Let's take a look at the example below. This report shows different conversion events that led to revenue for the companies. These include but are not limited to webinars, trial requests, and various in-person events.
By looking at this report, I see that the Q1 webinar and marketing automation RFP have generated the most amount of revenue for the company. When I look at how much revenue has been generated overall and by company, the RFP has been the most successful. The webinar is a close second. This tells me a few things. First, both the webinar and RFP provide a ton of detailed information. Sure they are in different forms, but they are both long pieces of content that go into a lot of detail. That tells me that my audience appreciates that type of information and gives me a better idea of how I should format my content going forward if we're trying to optimize for revenue.
Next, I will dig into the topic around the Q1 webinar. If it has to do with marketing automation, I will know that this is a hot topic for my contacts -- the RFP was also on marketing automation. That means I should probably create more content about marketing automation.
Something else to note is that these are all of the pieces of content that helps closed deals. By understanding what pieces of content close customers vs. leads, you could provide this information sooner in the sales cycle to potentially close deals at a quicker rate.
Helps You Justify Your Budget Investments
How do you decide whether you should run a campaign again? How do you decide what marketing channels to invest more heavily in?
You may find out that you generated 100 leads from a particular campaign. But it isn't clear how many of those leads will actually buy your product or service. By attaching revenue to every single marketing effort, you are able to tell how many higher quality leads your marketing has generated. This information gives you much better insight to decide what to keep and cut from your marketing as you know what will actually generate more business for your company.
To see this in action, let's take a look at the following revenue report. This report shows how much revenue different personas are generating for the company. As you can see, the veteran marketing professional is generating a lot more revenue than the small business owner for this particular company.

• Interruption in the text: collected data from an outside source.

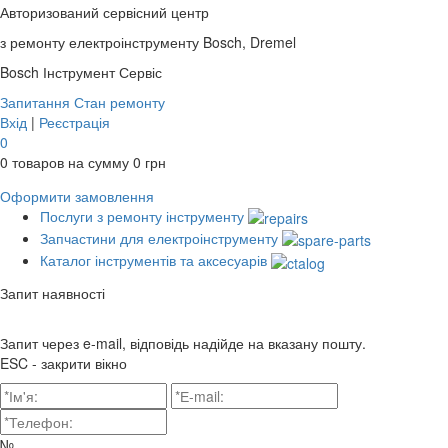
Авторизований сервісний центр
з ремонту електроінструменту Bosch, Dremel
Bosch
Інструмент Сервіс
Запитання
Стан ремонту
Вхід
|
Реєстрація
0
0
товаров на сумму
0
грн
Оформити замовлення
Послуги з ремонту інструменту
Запчастини для електроінструменту
Каталог інструментів та аксесуарів
Запит наявності
Запит через e-mail, відповідь надійде на вказану пошту.
ESC - закрити вікно
№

As you are allocating resources to your marketing and sales teams, this is an important figure to take into account. If you are figuring out how many sales reps and marketers should be dedicated to different personas, this report is very telling in how you should make your decisions. The veteran marketing professional persona is generating much more revenue than the small business owner. That doesn't mean you should give up on this persona, but it does mean that you might think about put more of your company's resources into the veteran marketing professional persona efforts.
Helps You Speak Their Language
Last, but certainly not least, reporting on revenue can help you relate to your sales team on a much higher level. Sales focuses on the amount of revenue they are generating on a daily basis. By being able to talk in the same language and explain how much revenue your marketing efforts are generating, you will have more productive conversations. Try it out and see how your teams' relationships improve.
What are some of the other benefits you've found with reporting on your revenue?